# QtWeb Browser not working on FreeBSD



## nickednamed (Jun 28, 2012)

This isn't actually about a port as such, but I don't know where else to put this post, so if it needs to be moved, so be it.

I was using PC-BSD, which I really like, but upon reading the advice I here decided to go back to FreeBSD to learn "the basics" as it were. On PC-BSD I was using QtWeb Browser without any problems, but I can't get it to run on FreeBSD despite following the exact same procedure: Download -> unzip -> make executable -> use! I just get an error message that the file is not executable (despite *ls -l* saying otherwise).

Does anyone know why I can't use it on FreeBSD?

Sorry for the lack of links, etc, but I am "forced" to write this through Elinks


----------



## jrm@ (Jun 28, 2012)

Can you show the error message(s) and the file permissions?


----------



## SirDice (Jun 29, 2012)

It's a linux executable so you will need to have at least emulators/linux_base-f10 installed and perhaps more.


----------



## nickednamed (Jun 29, 2012)

So the QtWeb website lists PC-BSD as a supported platform because it ships with the emulators/linux_base-f10 port.

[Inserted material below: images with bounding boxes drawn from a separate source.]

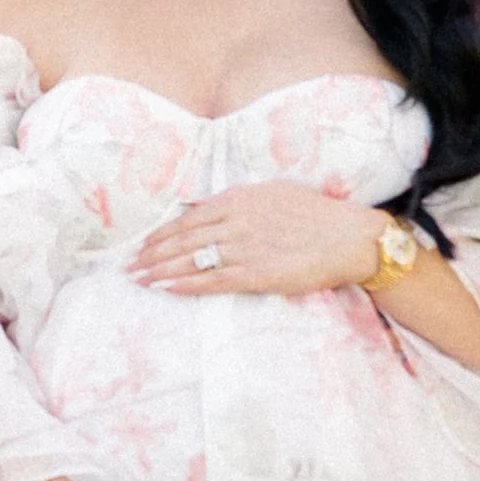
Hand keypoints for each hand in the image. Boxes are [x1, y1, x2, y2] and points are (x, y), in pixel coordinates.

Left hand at [130, 180, 389, 299]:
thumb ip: (237, 198)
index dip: (163, 232)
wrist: (349, 237)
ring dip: (160, 270)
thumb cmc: (317, 215)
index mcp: (240, 198)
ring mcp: (245, 247)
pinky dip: (184, 284)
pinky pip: (211, 281)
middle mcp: (237, 220)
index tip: (144, 242)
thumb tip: (203, 203)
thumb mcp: (274, 192)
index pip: (189, 216)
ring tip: (139, 279)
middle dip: (152, 252)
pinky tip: (165, 288)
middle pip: (183, 238)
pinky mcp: (256, 274)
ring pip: (191, 259)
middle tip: (130, 265)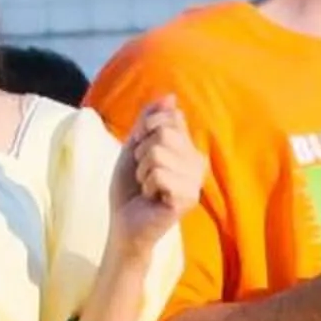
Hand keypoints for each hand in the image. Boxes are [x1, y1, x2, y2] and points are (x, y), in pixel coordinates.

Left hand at [109, 99, 205, 249]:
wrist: (124, 224)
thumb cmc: (129, 189)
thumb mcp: (134, 146)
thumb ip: (150, 120)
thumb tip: (170, 96)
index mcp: (188, 148)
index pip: (171, 117)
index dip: (146, 130)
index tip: (140, 153)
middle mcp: (197, 162)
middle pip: (164, 133)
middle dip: (142, 152)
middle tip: (143, 174)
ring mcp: (195, 181)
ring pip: (158, 154)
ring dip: (142, 172)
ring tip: (147, 188)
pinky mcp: (189, 198)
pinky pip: (159, 175)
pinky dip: (146, 186)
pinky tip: (152, 199)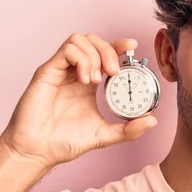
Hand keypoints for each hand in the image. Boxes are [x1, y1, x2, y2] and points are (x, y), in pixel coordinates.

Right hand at [0, 33, 157, 167]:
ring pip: (79, 40)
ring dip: (94, 55)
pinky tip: (85, 80)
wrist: (38, 152)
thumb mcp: (105, 135)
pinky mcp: (47, 72)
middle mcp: (74, 72)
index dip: (118, 45)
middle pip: (93, 40)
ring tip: (97, 80)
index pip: (104, 53)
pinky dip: (81, 60)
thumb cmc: (64, 142)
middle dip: (109, 50)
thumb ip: (129, 130)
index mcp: (88, 82)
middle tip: (114, 71)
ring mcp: (60, 70)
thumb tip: (153, 121)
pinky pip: (66, 50)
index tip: (133, 45)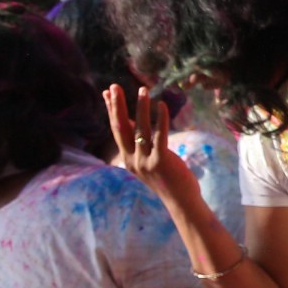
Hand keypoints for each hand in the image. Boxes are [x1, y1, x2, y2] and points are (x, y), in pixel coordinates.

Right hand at [105, 85, 197, 201]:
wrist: (180, 200)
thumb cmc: (166, 178)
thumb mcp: (147, 159)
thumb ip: (139, 142)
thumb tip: (132, 120)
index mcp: (126, 159)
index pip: (116, 129)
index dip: (111, 110)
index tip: (107, 92)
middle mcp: (132, 160)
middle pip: (121, 128)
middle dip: (117, 106)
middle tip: (114, 87)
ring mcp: (145, 161)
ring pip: (141, 129)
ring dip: (141, 107)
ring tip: (142, 89)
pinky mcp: (161, 161)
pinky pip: (160, 136)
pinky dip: (160, 119)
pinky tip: (162, 105)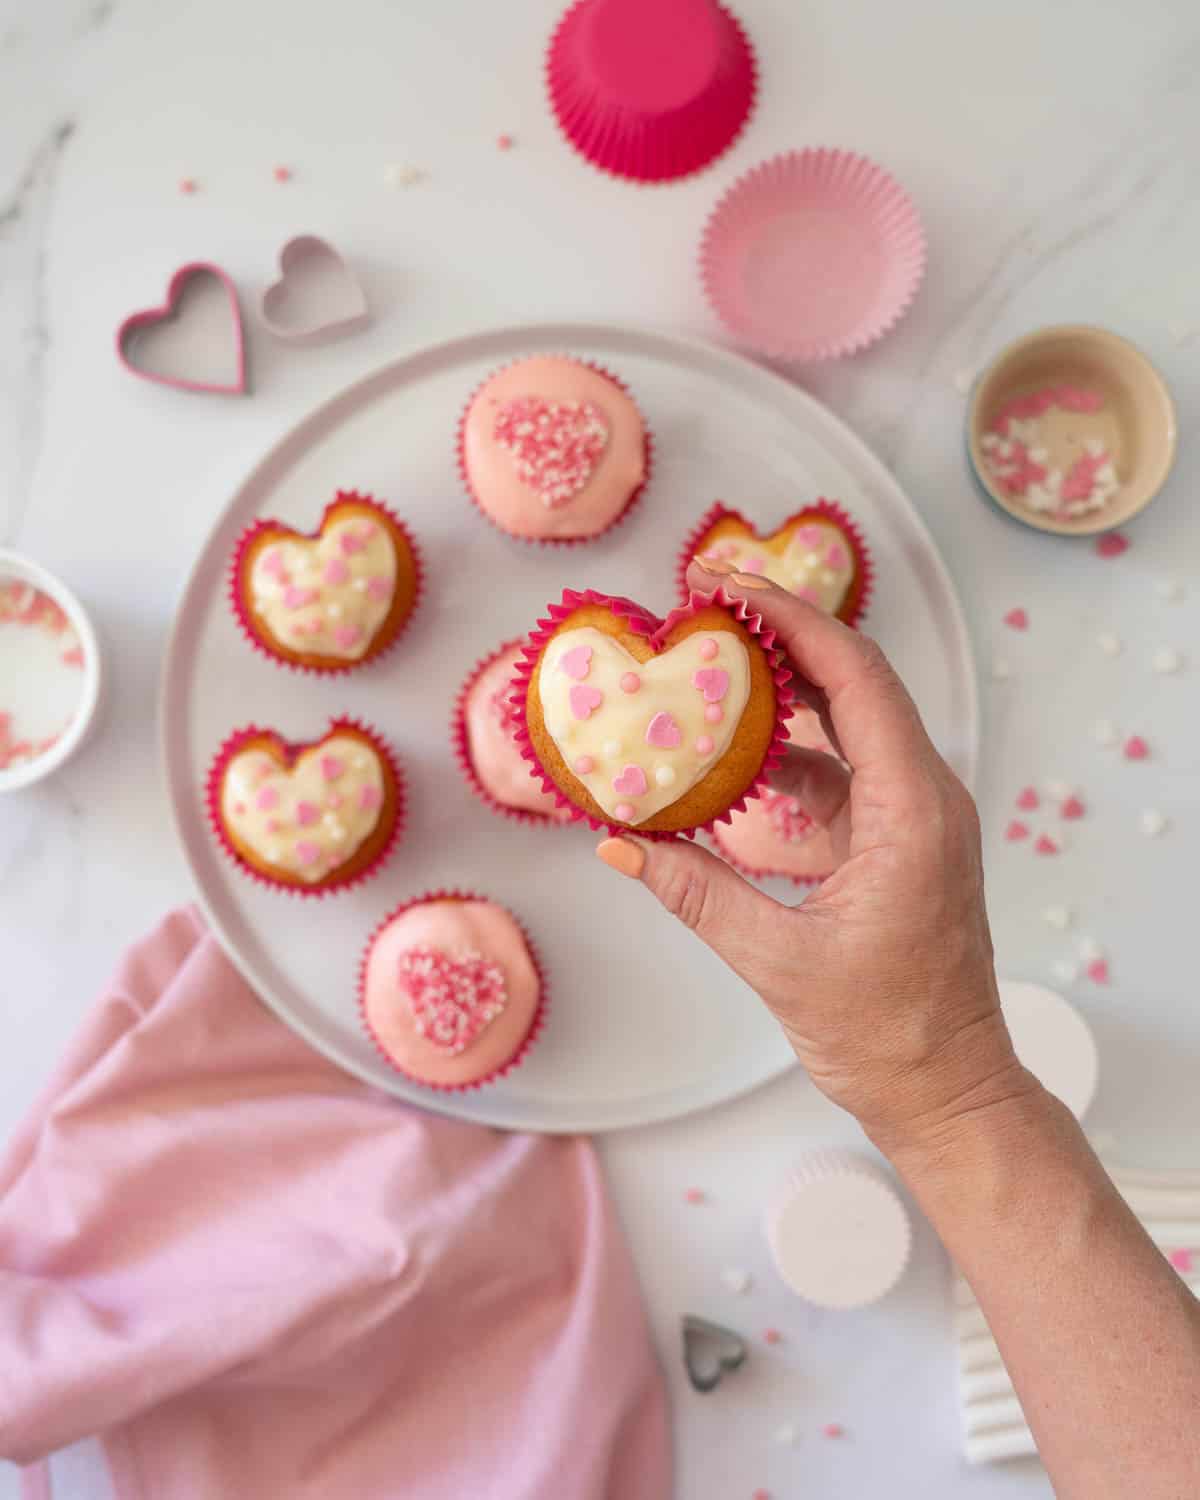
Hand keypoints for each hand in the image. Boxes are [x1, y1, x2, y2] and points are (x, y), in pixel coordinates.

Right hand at [596, 560, 1036, 1155]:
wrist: (948, 1090)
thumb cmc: (885, 1035)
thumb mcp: (776, 960)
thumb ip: (694, 892)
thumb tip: (618, 843)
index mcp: (912, 811)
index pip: (855, 679)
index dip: (791, 621)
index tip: (726, 587)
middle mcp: (925, 799)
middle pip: (854, 685)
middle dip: (781, 639)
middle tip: (705, 609)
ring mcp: (916, 819)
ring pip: (848, 726)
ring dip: (783, 697)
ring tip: (709, 674)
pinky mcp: (898, 842)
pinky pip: (842, 775)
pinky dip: (789, 759)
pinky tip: (732, 765)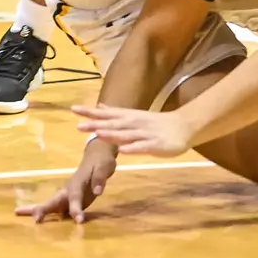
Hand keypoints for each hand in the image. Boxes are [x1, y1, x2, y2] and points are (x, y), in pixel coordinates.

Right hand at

That's a shame because installing that defeats the purpose of a lightweight, self-contained executable. Browsers are really the only graphical application which I use so I would love to avoid installing a load of unnecessary programs.

Does anyone know of a similar, self-contained or statically compiled browser witha similar feature set? Or should I just get onto the QtWeb forum and start begging for FreeBSD support? 

Looks like it's back to www/elinks/and www/links/for me.


----------